Ambassador of Bangladesh to France
- In office 30 July 2007 – 3 January 2008
- Preceded by: Mahmood Hasan
- Succeeded by: Enamul Kabir

Ambassador of Bangladesh to Bahrain
- In office 10 February 2006 – 22 July 2007
- Preceded by: Anwarullah Chowdhury
- Succeeded by: Md. Ali Akbar

Personal details
- Died: 2 January 2008 (aged 48) Paris, France
- Education: Jahangirnagar University; Sorbonne University;

= Ruhul Amin (diplomat) =

Bangladeshi diplomat

Ruhul Amin (died on 3 January 2008) was a Bangladeshi diplomat. He served as an ambassador of Bangladesh to Bahrain and France.

==Career==
Ruhul Amin studied English literature at Jahangirnagar University. He belonged to 1984 Bangladesh Civil Service batch. He completed his post graduate studies at the Sorbonne University. He was transferred to the UN headquarters in New York as the deputy to the Permanent Representative of Bangladesh to the UN.

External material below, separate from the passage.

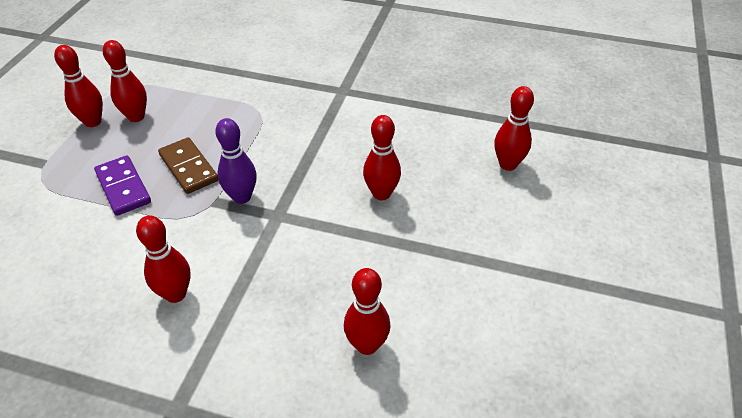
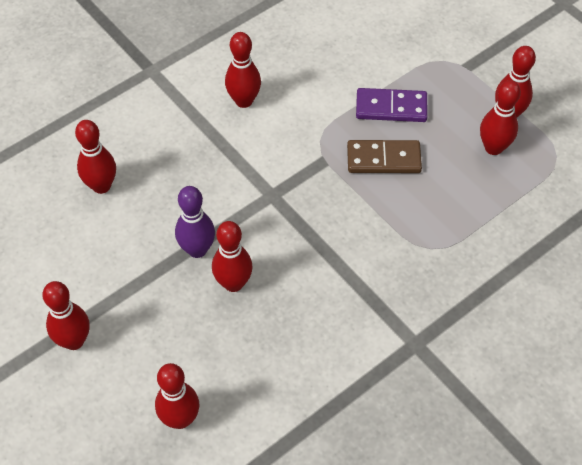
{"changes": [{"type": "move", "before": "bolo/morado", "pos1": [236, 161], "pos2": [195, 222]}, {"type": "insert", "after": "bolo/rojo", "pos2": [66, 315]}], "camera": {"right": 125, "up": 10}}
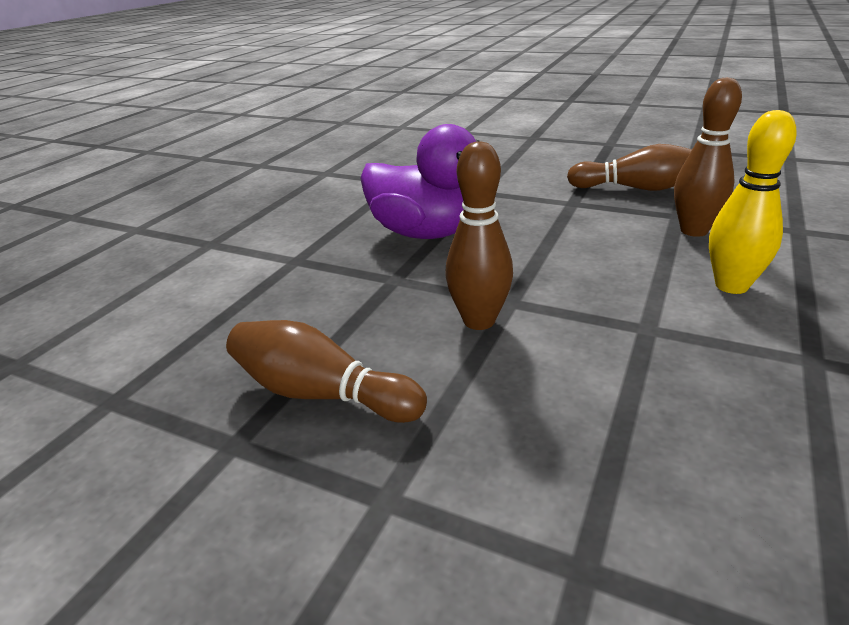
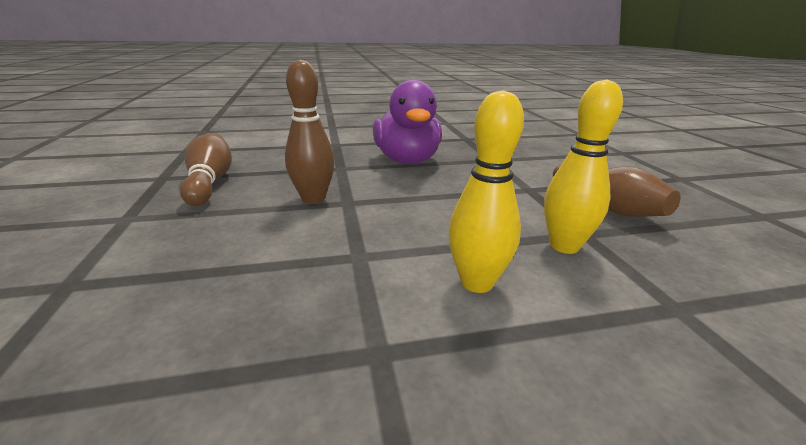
{"changes": [{"type": "recolor", "before": "bolo/marrón", "after": "bolo/amarillo", "pos1": [708, 157], "pos2": [583, 167]}], "camera": {"right": 50, "up": -5}}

Amin moved to Dhaka to become director general of the SAARC desk and coordinated the Dhaka SAARC summit held in 2005. He was then appointed as the ambassador of Bangladesh to Bahrain which he had served from February 2006 until July 2007.

On 2 January 2008, Amin suffered a stroke and collapsed while he was returning in a car to Bangladesh mission in Paris after a meeting at the French foreign ministry. He died due to brain hemorrhage the next day. His body arrived Dhaka on 8 January and later buried at Mirpur graveyard.